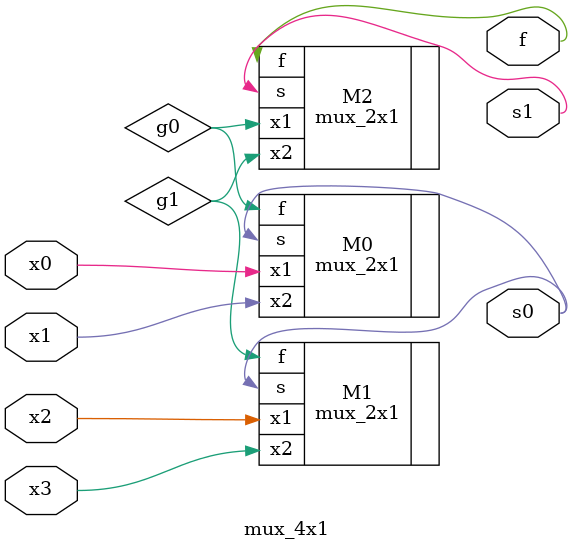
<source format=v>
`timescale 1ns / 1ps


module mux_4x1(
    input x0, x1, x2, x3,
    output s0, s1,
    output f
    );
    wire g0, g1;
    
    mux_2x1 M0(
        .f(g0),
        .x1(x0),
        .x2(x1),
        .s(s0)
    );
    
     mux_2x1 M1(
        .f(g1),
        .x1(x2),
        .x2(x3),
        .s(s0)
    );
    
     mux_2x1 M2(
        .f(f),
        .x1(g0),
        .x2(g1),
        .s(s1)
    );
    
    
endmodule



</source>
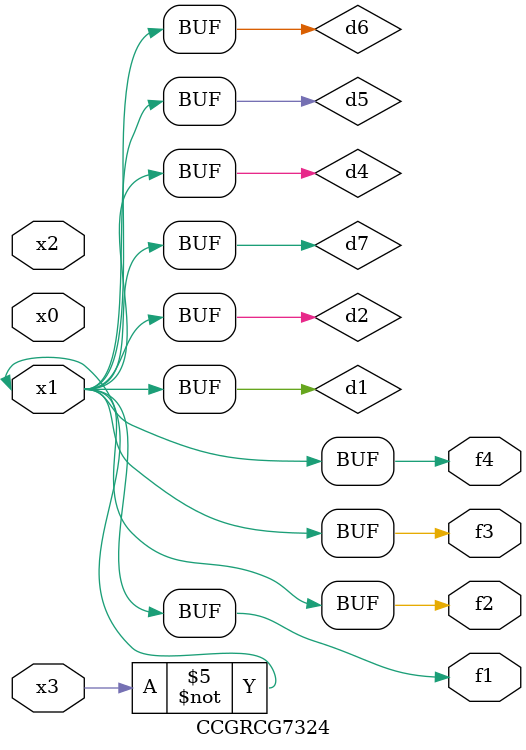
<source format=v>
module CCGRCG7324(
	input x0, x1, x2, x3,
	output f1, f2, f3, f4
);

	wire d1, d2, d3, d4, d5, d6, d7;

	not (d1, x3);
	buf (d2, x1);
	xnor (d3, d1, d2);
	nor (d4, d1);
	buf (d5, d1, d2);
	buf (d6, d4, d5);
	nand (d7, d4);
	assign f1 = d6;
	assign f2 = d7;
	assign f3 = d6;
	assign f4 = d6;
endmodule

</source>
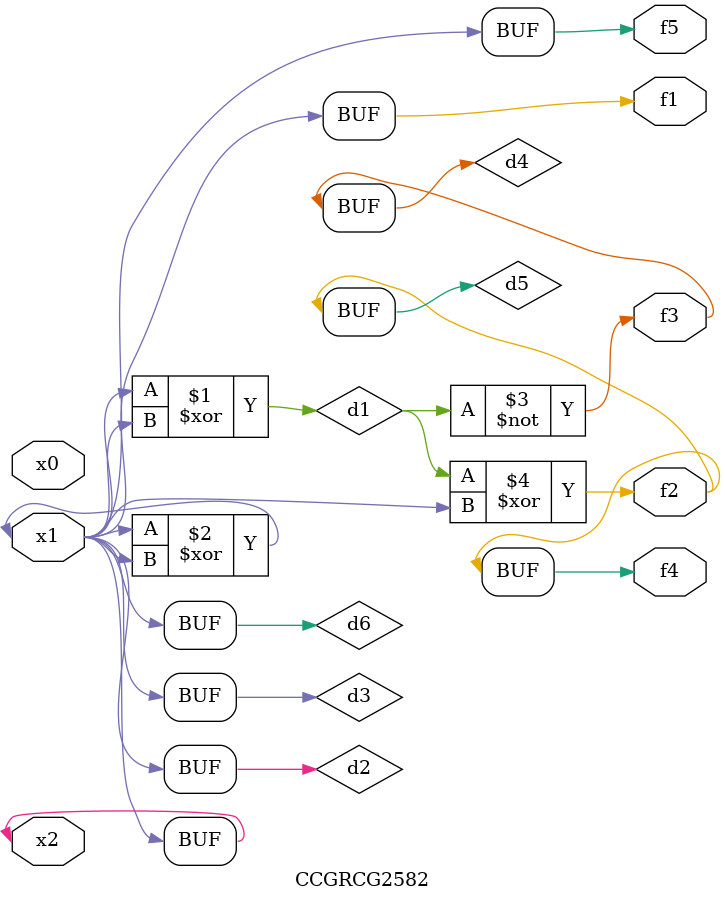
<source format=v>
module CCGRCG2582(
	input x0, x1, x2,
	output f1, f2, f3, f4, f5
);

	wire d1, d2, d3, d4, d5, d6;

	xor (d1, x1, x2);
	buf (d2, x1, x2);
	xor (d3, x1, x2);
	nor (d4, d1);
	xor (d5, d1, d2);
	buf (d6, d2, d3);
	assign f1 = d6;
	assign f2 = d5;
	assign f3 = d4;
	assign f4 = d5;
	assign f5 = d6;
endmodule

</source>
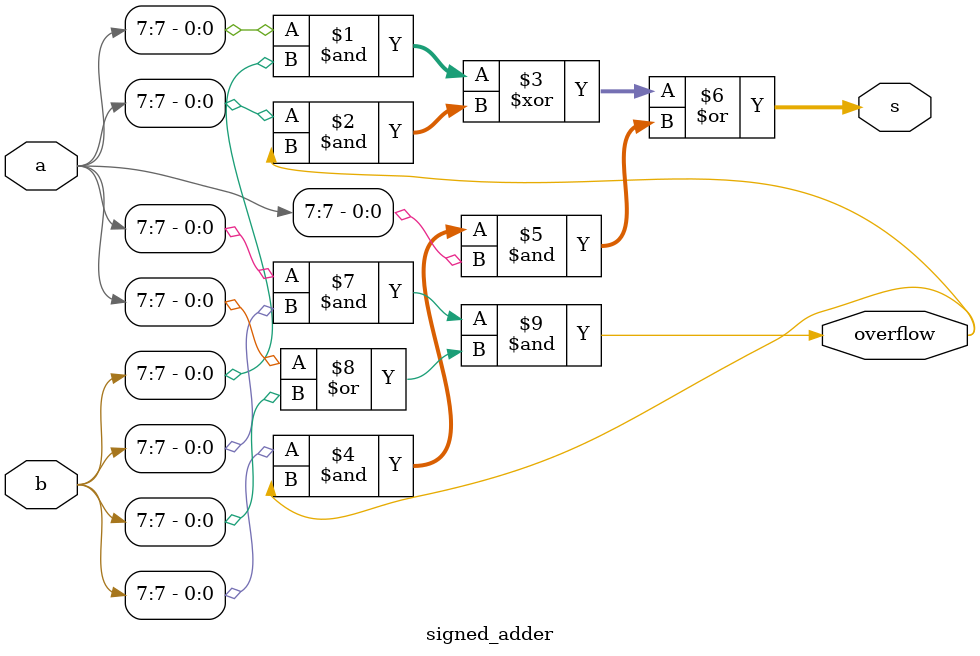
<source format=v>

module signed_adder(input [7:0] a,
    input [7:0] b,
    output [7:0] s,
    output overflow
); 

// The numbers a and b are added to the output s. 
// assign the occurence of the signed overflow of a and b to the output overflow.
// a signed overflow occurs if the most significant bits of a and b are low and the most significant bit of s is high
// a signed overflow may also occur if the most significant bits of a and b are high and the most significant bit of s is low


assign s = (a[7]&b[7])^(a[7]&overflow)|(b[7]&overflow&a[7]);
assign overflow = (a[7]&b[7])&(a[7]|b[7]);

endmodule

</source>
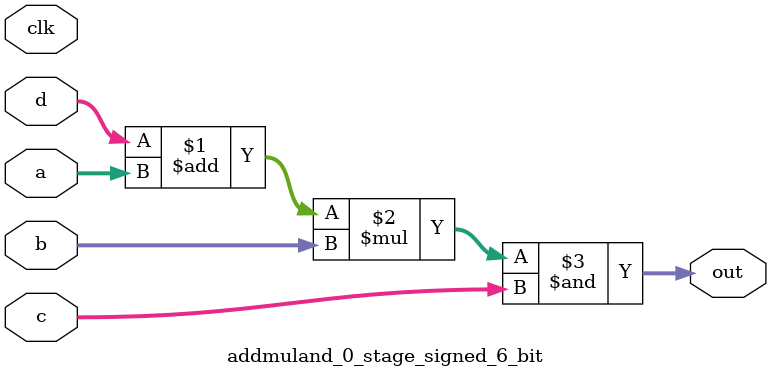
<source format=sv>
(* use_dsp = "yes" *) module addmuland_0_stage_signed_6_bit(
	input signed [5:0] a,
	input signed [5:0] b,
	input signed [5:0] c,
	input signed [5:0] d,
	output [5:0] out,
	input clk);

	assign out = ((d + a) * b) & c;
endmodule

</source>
━━━
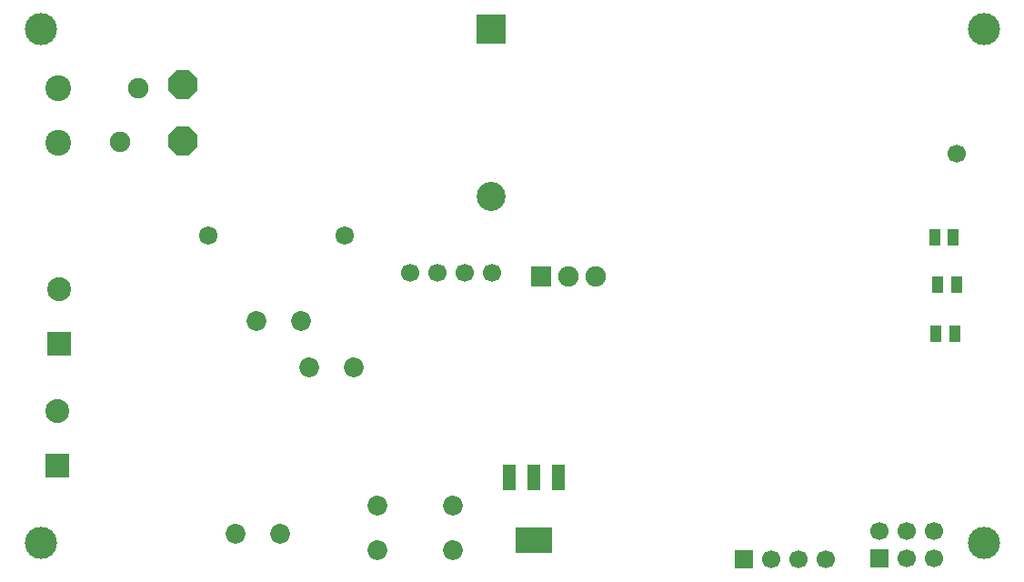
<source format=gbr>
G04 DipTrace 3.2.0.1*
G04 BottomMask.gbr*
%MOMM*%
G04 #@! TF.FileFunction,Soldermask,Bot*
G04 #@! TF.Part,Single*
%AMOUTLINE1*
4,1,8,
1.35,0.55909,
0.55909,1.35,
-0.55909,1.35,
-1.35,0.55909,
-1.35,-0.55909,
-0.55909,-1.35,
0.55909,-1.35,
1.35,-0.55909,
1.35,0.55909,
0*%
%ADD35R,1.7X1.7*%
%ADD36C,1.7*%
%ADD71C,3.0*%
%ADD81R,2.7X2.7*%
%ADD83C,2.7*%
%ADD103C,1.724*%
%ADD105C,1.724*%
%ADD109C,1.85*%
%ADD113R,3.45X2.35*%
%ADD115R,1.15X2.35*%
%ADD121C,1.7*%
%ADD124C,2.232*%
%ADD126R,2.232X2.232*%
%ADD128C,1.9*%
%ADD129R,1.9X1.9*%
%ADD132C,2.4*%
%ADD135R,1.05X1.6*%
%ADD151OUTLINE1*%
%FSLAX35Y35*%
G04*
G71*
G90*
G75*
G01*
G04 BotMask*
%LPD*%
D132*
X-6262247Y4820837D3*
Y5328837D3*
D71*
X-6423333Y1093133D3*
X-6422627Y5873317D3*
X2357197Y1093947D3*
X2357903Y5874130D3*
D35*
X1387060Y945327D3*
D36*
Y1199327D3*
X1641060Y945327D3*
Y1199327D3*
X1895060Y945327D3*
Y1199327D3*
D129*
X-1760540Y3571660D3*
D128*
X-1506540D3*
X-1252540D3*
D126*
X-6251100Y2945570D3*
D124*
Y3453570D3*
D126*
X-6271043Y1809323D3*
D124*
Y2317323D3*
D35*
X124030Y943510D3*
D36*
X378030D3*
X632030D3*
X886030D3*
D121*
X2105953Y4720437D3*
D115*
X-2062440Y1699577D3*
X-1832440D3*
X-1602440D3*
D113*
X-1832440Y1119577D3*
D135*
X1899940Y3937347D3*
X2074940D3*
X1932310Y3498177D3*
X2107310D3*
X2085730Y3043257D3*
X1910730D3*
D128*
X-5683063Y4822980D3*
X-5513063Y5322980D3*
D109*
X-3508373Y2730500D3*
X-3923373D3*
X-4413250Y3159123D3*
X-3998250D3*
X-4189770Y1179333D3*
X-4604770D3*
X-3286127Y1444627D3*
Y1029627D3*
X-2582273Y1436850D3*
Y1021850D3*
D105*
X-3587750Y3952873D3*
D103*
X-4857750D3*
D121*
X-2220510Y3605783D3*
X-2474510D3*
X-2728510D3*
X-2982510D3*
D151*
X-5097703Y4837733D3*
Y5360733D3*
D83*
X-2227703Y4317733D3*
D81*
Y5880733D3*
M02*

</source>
━━━
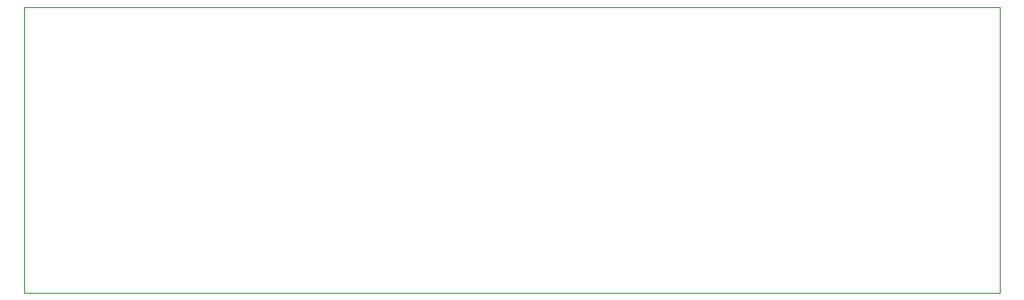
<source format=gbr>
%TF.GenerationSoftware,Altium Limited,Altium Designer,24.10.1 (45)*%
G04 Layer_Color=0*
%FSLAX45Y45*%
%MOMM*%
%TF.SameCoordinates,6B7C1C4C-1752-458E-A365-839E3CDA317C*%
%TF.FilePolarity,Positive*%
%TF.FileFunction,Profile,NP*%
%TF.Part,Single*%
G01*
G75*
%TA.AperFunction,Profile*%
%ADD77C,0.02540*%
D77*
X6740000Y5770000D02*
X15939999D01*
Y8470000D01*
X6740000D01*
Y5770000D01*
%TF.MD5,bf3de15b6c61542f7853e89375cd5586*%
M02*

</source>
━━━
■ **Exercise instructions**
Lines holding "Profile" are the ones to copy; find all of them in the listing.

■ **Response**
%TF.FileFunction,Profile,NP*%
%TA.AperFunction,Profile*%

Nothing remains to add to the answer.